I always smile when certain people claim that Keynesians said there would be no recovery. There are two reasons. The first is personal. A well known UK economist (clue: someone who the economics editor at a well known newspaper finds it best to ignore!) reminded me of this post I wrote three years ago. Here is an excerpt:
“Good spin is simple, and plays off real events. So the line “we have to reduce debt quickly because otherwise we will be like Greece, or Spain” works, while the response “but the Eurozone is special because member countries do not have their own central bank” is too technical to be an effective counter. In contrast the argument that Wolf and Portes put forward above – why not invest when it’s so cheap to borrow – is effective, which is why it is dangerous. So of course is “austerity is stifling growth”, as long as growth is negative or negligible. However, come 2015, the spin “we have done the hard work and the strategy has worked” will accord with (relatively) strong growth, while talk of output gaps and lost capacity will have less resonance. True, unemployment will still be high, but not many of the unemployed are Conservative voters, and the immunising spin about lack of willingness to work can be quite effective.
Will the strategy, and the associated spin, work? The risk that growth will not be respectable in 2014 must be low: by then consumers and firms should have adjusted their borrowing and wealth sufficiently such that growth can resume. If there is a chance that it might not be, I expect to see some measures in next year’s budget that do not conflict with the overriding ideological objective, such as incentives for firms to bring forward investment.”
I got two things wrong here.
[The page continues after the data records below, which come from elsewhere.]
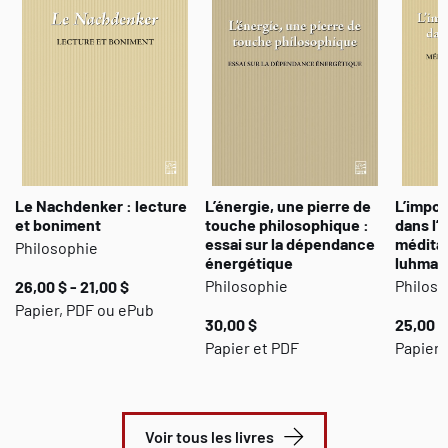
cet ouvrage : un événement après l’autre, une situation de
langage après l’autre, et possiblement sans fin.
Le Nachdenker : lecture
L’énergie, une pierre de
L’impor
et boniment
touche philosophique :
dans l’
essai sur la dépendance
médita
Philosophie
énergétique
luhman
Philosophie
Philoso
26,00 $ - 21,00 $
Papier, PDF ou ePub
30,00 $
25,00 $
Papier et PDF
Papier 
Voir tous les livres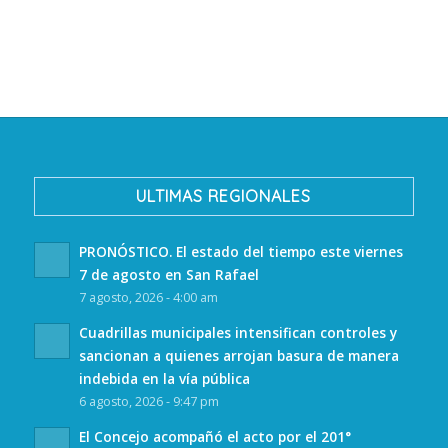
ULTIMAS REGIONALES
PRONÓSTICO. El estado del tiempo este viernes
7 de agosto en San Rafael
7 agosto, 2026 - 4:00 am
Cuadrillas municipales intensifican controles y
sancionan a quienes arrojan basura de manera
indebida en la vía pública
6 agosto, 2026 - 9:47 pm
El Concejo acompañó el acto por el 201°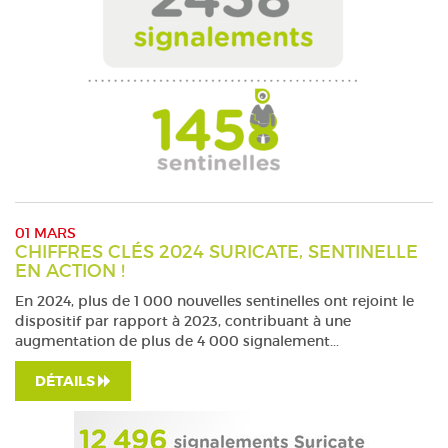
01 MARS
CHIFFRES CLÉS 2024 SURICATE, SENTINELLE
EN ACTION !
En 2024, plus de 1 000 nouvelles sentinelles ont rejoint le
dispositif par rapport à 2023, contribuant à une
augmentation de plus de 4 000 signalement...
DÉTAILS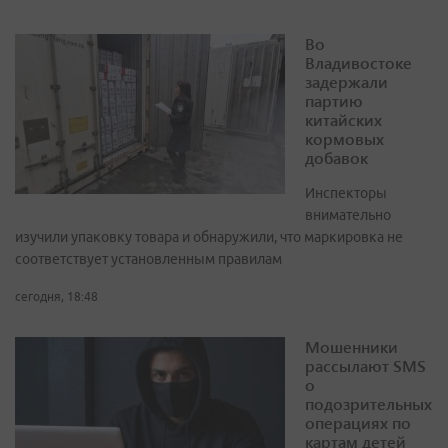
Во
Владивостоке
задержали
партию
китайских
кормовых
добавок
Инспекторы
внимательно
изучили упаковку товара и обнаружили, что маркировка не
соответствует установленным правилам
сегодня, 18:48
Мошенники
рассылают SMS
о
подозрительных
операциях по
картам детей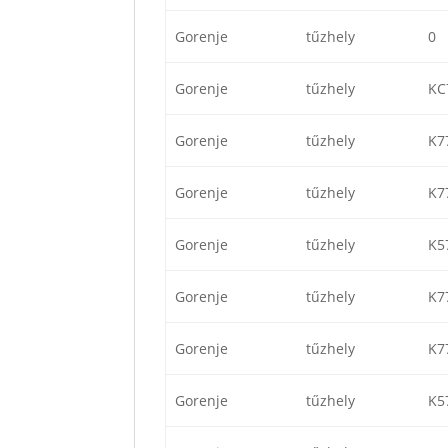
Gorenje
tűzhely
0
Gorenje
tűzhely
KC
Gorenje
tűzhely
K7
Gorenje
tűzhely
K7
Gorenje
tűzhely
K5
Gorenje
tűzhely
K7
Gorenje
tűzhely
K7
Gorenje
tűzhely
K5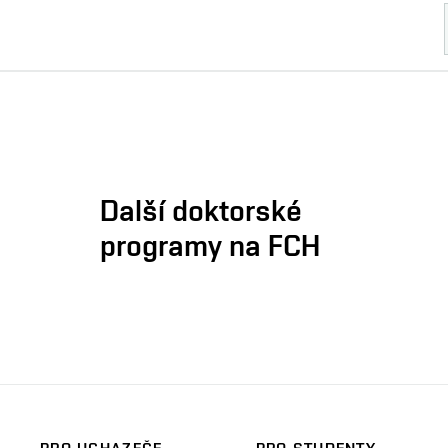
Další doktorské
programy na FCH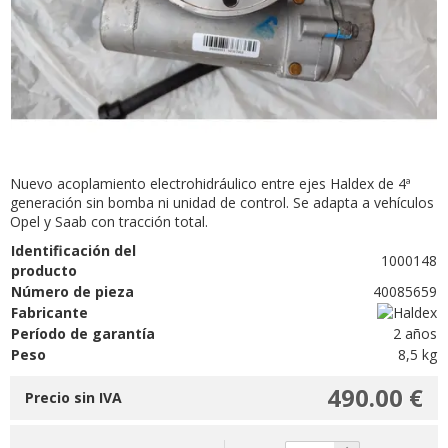
Nuevo acoplamiento electrohidráulico entre ejes Haldex de 4ª
generación sin bomba ni unidad de control. Se adapta a vehículos
Opel y Saab con tracción total.
Identificación del
1000148
producto
Número de pieza
40085659
Fabricante
Período de garantía
2 años
Peso
8,5 kg
490.00 €
Precio sin IVA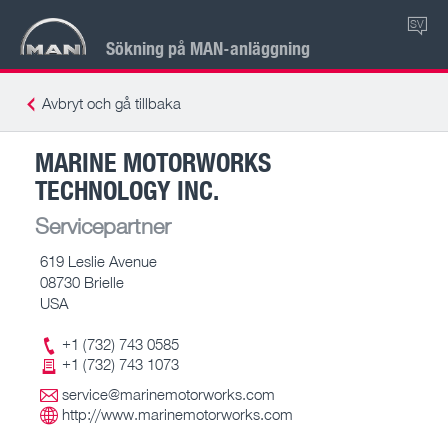
SV
Sökning på MAN-anläggning
Avbryt och gå tillbaka
MARINE MOTORWORKS
TECHNOLOGY INC.
Servicepartner
619 Leslie Avenue
08730 Brielle
USA
+1 (732) 743 0585
+1 (732) 743 1073
service@marinemotorworks.com
http://www.marinemotorworks.com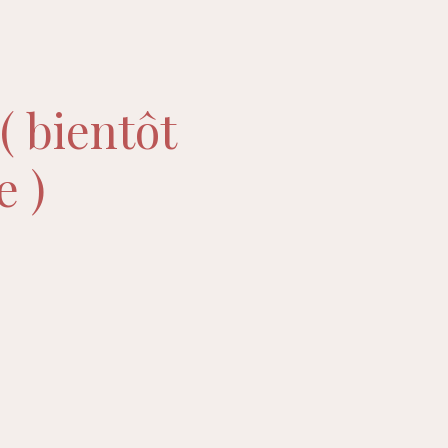
 bientôt
e )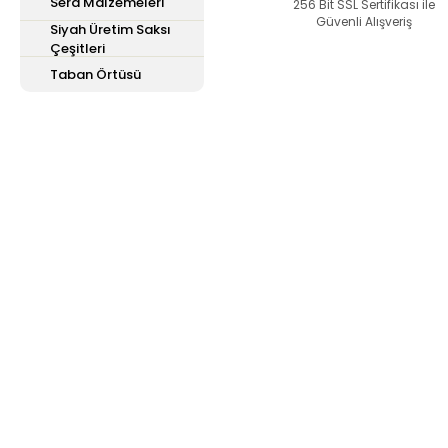
Sera Malzemeleri
Bu ürüne benzer farklı 
256 Bit SSL Sertifikası ile
Güvenli Alışveriş
Siyah Üretim Saksı
Çeşitleri
Taban Örtüsü
E-Bülten'e
Kayıt Olun
Haber listemize kayıt olarak kampanyalardan,
haberdar olabilirsiniz.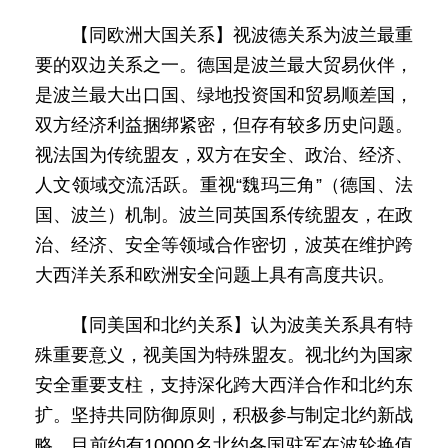
【同欧洲大国关系】视波德关系为波兰最重
要的双边关系之一。德国是波兰最大贸易伙伴，
是波兰最大出口国、绿地投资国和贸易顺差国，
双方经济利益捆绑紧密，但存有较多历史问题。
视法国为传统盟友，双方在安全、政治、经济、
人文领域交流活跃。重视“魏玛三角”（德国、法
国、波兰）机制。波兰同英国系传统盟友，在政
治、经济、安全等领域合作密切，波英在维护跨
大西洋关系和欧洲安全问题上具有高度共识。
【同美国和北约关系】认为波美关系具有特
殊重要意义，视美国为特殊盟友。视北约为国家
安全重要支柱，支持深化跨大西洋合作和北约东
扩。坚持共同防御原则，积极参与制定北约新战
略。目前约有10000名北约各国驻军在波轮换值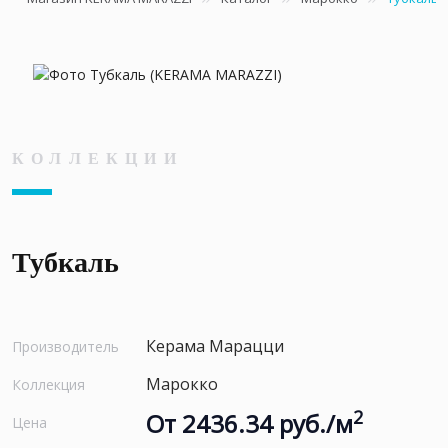
КОЛЛЕКЦИИ
Тубкаль
Керама Марацци
Производитель
Марокко
Коллекция
2
От 2436.34 руб./м
Цена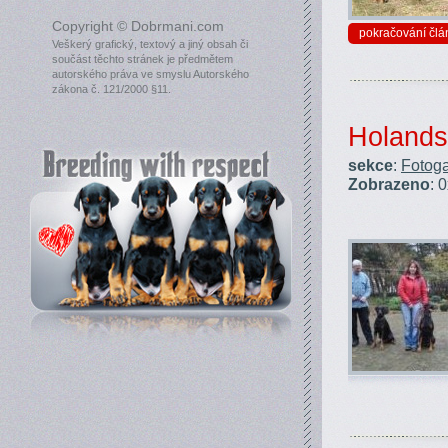
Copyright © Dobrmani.com
pokračování člá
Veškerý grafický, textový a jiný obsah či
součást těchto stránek je předmětem
autorského práva ve smyslu Autorského
zákona č. 121/2000 §11.
Holands
sekce
:
Fotoga
Zobrazeno
: 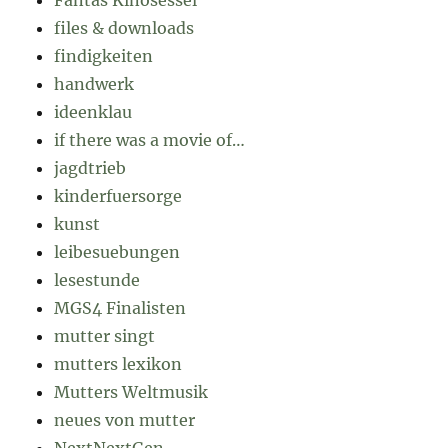
files & downloads
findigkeiten
handwerk
ideenklau
if there was a movie of…
jagdtrieb
kinderfuersorge
kunst
leibesuebungen
lesestunde
MGS4 Finalisten
mutter singt
mutters lexikon
Mutters Weltmusik
neues von mutter
NextNextGen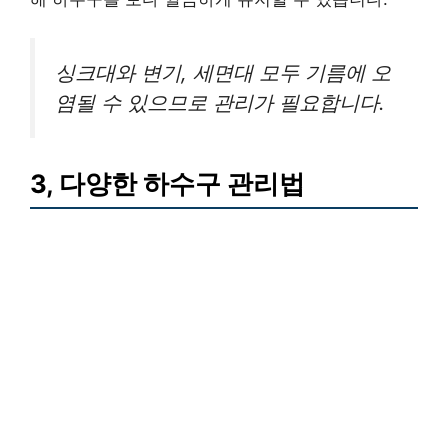
싱크대와 변기, 세면대 모두 기름에 오
염될 수 있으므로 관리가 필요합니다.
3, 다양한 하수구 관리법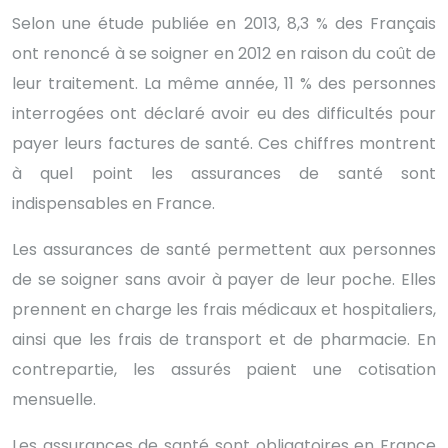
Selon une étude publiée en 2013, 8,3 % des Français
ont renoncé à se soigner en 2012 en raison du coût de
leur traitement. La même année, 11 % des personnes
interrogées ont déclaré avoir eu des difficultés pour
payer leurs factures de santé. Ces chiffres montrent
à quel point les assurances de santé sont
indispensables en France.
Les assurances de santé permettent aux personnes
de se soigner sans avoir à payer de leur poche. Elles
prennent en charge les frais médicaux et hospitaliers,
ainsi que les frais de transport et de pharmacie. En
contrepartie, les assurés paient une cotisation
mensuelle.
Les assurances de santé sont obligatoires en France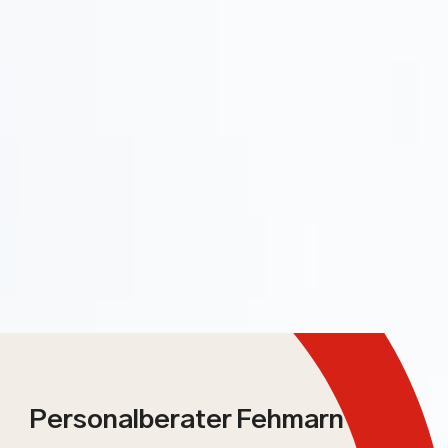
Personalberater Fehmarn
First, I did not foresee the continuing stagnation in productivity, and therefore that unemployment would fall rapidly despite at best average output growth. (Perhaps another piece of Cameron ‘luck’?) Second, I got the example of a budget stimulus measure wrong (we in fact got Help to Buy), because I was thinking like an economist and not a certain politician. But one thing I did not get wrong is that there would be a recovery. Indeed I was if anything expecting a rather stronger recovery than actually took place.
The reason I got this right, and the second reason I smile, is that this has nothing to do with any personal insight on my part. As Paul Krugman explains, I was just using the standard Keynesian model. What amuses me is how some anti-Keynesians seem to think that Keynesian ideas are embodied in the words of certain well known Keynesians, rather than in the journals, textbooks and central bank models. As Paul has rightly said many times, the basic ideas of Keynesian economics have been pretty well vindicated by macroeconomic developments in recent years. This, you might argue, is why they are in the textbooks and central bank models in the first place.